Parcours :

Felip Gardy, poèta de la paciéncia / poète de la patience

 

 

Grand connaisseur de la littérature occitane, de l'âge baroque à nos jours, Felip Gardy s'est distingué au cours de sa carrière par une fine analyse du domaine, ayant fait progressé la recherche en lettres occitanes.
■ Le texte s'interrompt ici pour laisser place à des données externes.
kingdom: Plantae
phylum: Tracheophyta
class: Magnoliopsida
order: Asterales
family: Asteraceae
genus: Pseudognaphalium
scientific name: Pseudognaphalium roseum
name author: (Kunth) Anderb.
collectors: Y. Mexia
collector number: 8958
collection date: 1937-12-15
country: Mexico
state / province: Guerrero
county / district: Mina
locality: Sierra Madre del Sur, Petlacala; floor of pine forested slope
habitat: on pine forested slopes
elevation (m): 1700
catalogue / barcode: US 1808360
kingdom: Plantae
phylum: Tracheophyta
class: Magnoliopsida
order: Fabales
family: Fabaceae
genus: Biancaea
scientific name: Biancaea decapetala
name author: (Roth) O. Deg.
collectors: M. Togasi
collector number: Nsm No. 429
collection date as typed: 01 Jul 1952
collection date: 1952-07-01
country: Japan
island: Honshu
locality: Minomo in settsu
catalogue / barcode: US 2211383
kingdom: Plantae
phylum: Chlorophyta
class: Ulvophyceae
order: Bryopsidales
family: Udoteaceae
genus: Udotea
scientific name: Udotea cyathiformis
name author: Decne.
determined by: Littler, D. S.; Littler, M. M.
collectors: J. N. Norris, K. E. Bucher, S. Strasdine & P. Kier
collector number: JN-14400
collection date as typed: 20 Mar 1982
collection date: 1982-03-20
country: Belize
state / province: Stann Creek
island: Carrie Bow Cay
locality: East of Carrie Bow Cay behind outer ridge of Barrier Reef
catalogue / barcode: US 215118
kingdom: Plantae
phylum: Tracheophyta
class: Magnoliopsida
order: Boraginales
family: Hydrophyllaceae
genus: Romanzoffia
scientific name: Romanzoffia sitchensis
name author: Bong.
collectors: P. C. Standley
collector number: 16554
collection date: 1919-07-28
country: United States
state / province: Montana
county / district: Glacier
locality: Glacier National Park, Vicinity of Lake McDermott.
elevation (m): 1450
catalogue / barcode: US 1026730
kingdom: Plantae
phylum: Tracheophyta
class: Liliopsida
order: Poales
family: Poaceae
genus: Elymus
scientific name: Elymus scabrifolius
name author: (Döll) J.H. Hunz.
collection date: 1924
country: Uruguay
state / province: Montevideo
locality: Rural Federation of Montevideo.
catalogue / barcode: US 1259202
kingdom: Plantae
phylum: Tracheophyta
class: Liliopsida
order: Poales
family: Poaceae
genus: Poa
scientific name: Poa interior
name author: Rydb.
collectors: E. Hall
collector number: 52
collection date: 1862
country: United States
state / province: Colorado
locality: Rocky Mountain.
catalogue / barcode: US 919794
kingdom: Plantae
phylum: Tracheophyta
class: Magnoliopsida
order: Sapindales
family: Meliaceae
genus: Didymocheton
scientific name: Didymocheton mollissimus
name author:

L'érudition de l'homme, la qualité du critique, ont longtemps occultées l'œuvre littéraire de Felip Gardy, heureusement et justement mise à l'honneur il y a quelques années par ses pairs.

L'Ora de paciencia place dès les origines son œuvre sous le signe d'une maturité déjà sûre et affirmée, bien que son auteur ait alors tout juste 17 ans. Si comme toute chose, sa parole poétique sera amenée à évoluer, au gré des influences et des évolutions du poète, l'œuvre de Felip Gardy s'est composée en un tout cohérent depuis ses débuts.
Une parole brève mais dense, concrète mais exigente, aboutissant au lyrisme sans le feindre ou le forcer. Felip Gardy nous convie à une plongée dans un monde où couleurs, musique et odeurs, nous permettent d'accéder aux mystères du monde, sans jamais les révéler tout à fait, pour une lecture sans cesse renouvellée et porteuse de sens cachés. Un chant du monde, dans lequel le langage se fait guide, marqué par la permanence du vide et du temps.

Descobrir l'òbra / Découvrir l'œuvre

 

 

 

L'ombra es la filha de l'ombra

L'ombre est la fille de l'ombre

e sa maire primiera

et sa première mère 

d'ela sortís e dins ela dintra

elle sort d'elle et entre en elle 

coma lo riu se pèrd dins l'estelum

comme le ruisseau se perd dans les étoiles

abans de tornar secret

avant de revenir caché 

dins l'espés escur de sei fònts inabenablas 

dans l'obscur épais de ses sources inépuisables 

aquí la vida que comença

ici commence la vie

còr de fuelhas e d'erbas

cœur de feuilles et d'herbes

aquí la vida que finís

ici finit la vie

ponh mai que sarrat

poing refermé 

sus lei gravetas sens nombre dau temps

sur les graviers sans nombre du temps

   

l'ombra nais dau gisclar dei fuelhas

l'ombre naît du glissement des feuilles

maire pus mairala que totei leis ombras 

mère plus maternelle que toutes les ombres

mairalas

maternelles

l'ombra nais e creis 

l'ombre naît et croît  

d'un movement tan prim que se'n devinha 

d'un mouvement si léger dont on devine à 

pas

peine

a paupas 

à tâtons

que lo batecòr infinidament minuscul

poing refermé 

la lenta butada entre lei peiretas dau còs

le battement du coeur infiniment minuscule

gigant de la terra

la lente poussée entre les petites pierres du 

fins au moment

corps géant de la terre 

tan prim eu tanben

jusqu'à l'instant 

que de l'abséncia d'ombra

lui aussi si léger

s'enauça e carga sei formas espaurugadas

où de l'absence d'ombre

la debuta d'un còs que dessenhariá quicòm

la naissance d'un corps dessinant peut-être quelque-chose

de l'òme

de l'homme s'élève et charge ses formes apeurées

dins la patz sorna dau jorn

dans la paix ténébreuse du jour

Extrait de La dicha de la figuiera  de Felip Gardy, amb una version francesa de Joan-Ives Casanòva, Trabucaires, 2002.